The Wolesi Jirga discussed the SDP law again on 8 and 10 June 2013. They agreed to some minor amendments of their own earlier version: the removal of the word ‘Independent’ from the name of the complaints commission, a slight simplification of the rather unwieldy selection and nomination process for the ECC and IEC commissioners, making the Wolesi Jirga Speaker chair of the selection committee and mandating the establishment of a joint commission in case of disagreements between the IEC and the ECC. They ignored the other objections.

The meeting then descended into a heated discussion on how the new draft should be treated: as a rejected draft that the Parliament wants to pass into law anyway which would require two thirds of the vote, or rather as a normal new draft law which would only need a simple majority – but would need to go through the whole process again. The meeting ended without a conclusion, partly because the MPs who opposed the simple majority vote left and broke the quorum. When on 10 June 2013 the session threatened to get caught up in the same stalemate, with the discussion moving towards a walk-out again, Wolesi Jirga Chair Ibrahimi took a quick vote before the protesting MPs had actually left. He then argued that because they had still been present they counted towards the quorum, even if they had not been in their seats or participated in the vote. Of those who had voted, all had raised their green cards. The session ended in some discord, but the issue was not raised again and the draft was sent to the Meshrano Jirga.

The Meshrano Jirga debated and passed the draft law on 23 June 2013. It reversed some of the changes the Wolesi Jirga had made (for instance reinstating the mention of ‘Independent’, removing the Wolesi Jirga chair as head of the nomination selection committee and removing the joint committee in case of disagreements). This means that the two houses will again need to discuss and solve the differences in a joint committee.

As expected, the passing of the electoral laws has become a rather protracted and winding affair. The Independent Electoral Commission has expressed its concern, stressing that if the laws are not finalised before the parliamentary recess, the elections will again take place based on the old legislative decree.

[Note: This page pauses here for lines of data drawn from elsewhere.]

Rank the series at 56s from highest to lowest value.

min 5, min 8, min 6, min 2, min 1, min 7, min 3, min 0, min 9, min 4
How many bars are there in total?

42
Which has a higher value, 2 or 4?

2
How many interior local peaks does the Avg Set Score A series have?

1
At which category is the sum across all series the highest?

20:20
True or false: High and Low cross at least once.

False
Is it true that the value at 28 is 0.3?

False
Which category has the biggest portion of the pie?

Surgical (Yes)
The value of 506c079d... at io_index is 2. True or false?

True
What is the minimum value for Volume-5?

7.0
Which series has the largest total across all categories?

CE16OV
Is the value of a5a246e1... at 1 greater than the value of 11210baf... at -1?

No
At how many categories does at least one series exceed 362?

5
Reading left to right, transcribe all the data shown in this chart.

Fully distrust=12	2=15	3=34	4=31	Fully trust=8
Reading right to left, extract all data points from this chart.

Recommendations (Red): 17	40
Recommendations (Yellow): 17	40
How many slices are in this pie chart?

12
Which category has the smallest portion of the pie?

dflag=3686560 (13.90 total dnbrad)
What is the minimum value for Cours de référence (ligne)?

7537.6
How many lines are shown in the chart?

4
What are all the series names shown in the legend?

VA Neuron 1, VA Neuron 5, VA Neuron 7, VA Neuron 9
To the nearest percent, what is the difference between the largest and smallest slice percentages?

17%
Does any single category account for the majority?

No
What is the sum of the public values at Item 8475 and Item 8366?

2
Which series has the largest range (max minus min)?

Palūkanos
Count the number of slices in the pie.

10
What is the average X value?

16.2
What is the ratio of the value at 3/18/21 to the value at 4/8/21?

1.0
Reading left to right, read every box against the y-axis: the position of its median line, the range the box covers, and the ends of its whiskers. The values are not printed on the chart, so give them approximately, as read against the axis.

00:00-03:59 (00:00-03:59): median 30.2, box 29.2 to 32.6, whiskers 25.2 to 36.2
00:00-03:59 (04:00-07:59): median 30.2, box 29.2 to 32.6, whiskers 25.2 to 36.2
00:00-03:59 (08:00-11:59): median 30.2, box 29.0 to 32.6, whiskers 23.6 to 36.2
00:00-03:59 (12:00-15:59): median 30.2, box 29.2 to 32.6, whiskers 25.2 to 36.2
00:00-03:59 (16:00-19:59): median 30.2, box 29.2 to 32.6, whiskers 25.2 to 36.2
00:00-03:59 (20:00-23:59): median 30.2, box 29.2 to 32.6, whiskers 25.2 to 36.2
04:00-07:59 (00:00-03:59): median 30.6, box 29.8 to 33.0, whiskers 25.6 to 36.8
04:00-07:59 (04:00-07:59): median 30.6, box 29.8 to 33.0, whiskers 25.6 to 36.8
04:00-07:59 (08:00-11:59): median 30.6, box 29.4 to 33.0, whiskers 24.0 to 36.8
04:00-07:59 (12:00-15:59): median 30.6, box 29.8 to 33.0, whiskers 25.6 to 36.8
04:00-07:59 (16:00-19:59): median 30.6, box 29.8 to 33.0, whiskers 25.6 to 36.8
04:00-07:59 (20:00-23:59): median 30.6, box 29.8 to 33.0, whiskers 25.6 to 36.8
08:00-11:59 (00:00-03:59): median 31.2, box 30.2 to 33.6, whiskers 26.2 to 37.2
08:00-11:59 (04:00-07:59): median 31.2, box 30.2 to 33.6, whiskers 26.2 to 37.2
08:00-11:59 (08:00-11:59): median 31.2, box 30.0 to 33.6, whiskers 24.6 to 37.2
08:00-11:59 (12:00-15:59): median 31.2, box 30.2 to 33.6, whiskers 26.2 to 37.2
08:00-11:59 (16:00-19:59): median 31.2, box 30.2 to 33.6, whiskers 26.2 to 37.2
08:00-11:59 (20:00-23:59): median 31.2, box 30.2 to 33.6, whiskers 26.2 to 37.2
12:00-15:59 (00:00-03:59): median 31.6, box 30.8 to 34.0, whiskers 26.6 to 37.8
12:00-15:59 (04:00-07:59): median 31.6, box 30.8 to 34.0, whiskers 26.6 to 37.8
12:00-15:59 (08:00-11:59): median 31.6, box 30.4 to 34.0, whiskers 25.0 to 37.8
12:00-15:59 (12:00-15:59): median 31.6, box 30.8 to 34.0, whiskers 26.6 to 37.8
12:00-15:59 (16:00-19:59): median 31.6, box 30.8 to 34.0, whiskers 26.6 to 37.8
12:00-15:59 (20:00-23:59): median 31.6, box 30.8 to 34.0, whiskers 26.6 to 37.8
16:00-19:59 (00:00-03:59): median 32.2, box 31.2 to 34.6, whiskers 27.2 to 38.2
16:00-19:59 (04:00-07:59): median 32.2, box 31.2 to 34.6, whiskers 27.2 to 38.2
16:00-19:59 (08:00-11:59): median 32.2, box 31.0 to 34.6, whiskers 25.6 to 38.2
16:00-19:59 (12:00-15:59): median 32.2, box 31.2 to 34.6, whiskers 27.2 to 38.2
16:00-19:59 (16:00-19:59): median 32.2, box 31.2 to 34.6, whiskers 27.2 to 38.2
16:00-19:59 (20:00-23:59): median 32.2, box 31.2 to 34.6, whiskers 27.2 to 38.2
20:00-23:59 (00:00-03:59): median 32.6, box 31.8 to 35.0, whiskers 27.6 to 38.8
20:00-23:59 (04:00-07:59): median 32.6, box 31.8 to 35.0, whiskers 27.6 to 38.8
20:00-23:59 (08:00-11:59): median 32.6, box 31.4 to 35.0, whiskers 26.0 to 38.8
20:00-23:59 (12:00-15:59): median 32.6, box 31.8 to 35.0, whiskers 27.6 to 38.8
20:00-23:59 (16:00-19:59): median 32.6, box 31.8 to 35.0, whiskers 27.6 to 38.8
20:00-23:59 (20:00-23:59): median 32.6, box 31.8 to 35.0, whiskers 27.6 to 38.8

The delay in passing the laws means that, less than a year before the next election, important issues, such as how the handling of electoral complaints is to be structured, how the members of the electoral bodies should be selected and who can run for office, have still not been settled. And even if the laws are passed, the current back-and-forth has resulted in drafts that are full of technical errors and internal inconsistencies. It is difficult to imagine this being rectified in any of the stages ahead.

(1) The proposed mixed system was quite complicated, with one third of the Wolesi Jirga seats elected through a party-based, proportional representation (PR) vote, and two-thirds through the current SNTV system, which is a rare form (multi-seat constituency) of the, in itself rare, Single Non-Transferrable Vote (SNTV). Read an earlier AAN analysis of this proposal here.

(2) The full electoral law was passed by the Meshrano Jirga on 1 July 2013, after several sittings. The Meshrano Jirga has also made other amendments, including a designated seat for Hindus in the Wolesi Jirga, which had been part of earlier discussions, seven electoral constituencies for the kuchis and the allocation of 25 per cent of all seats in the village, district and provincial councils to women. It backed the Wolesi Jirga’s proposal that candidates for that house need to have a Bachelor’s degree at least. It also put its support behind the ECC’s role of announcing the elections’ final results and as the only authorised institution to handle complaints. It did not find a common position of how a theoretically possible postponement of elections will be handled and dropped its initial proposal to add special political party seats in the Meshrano Jirga.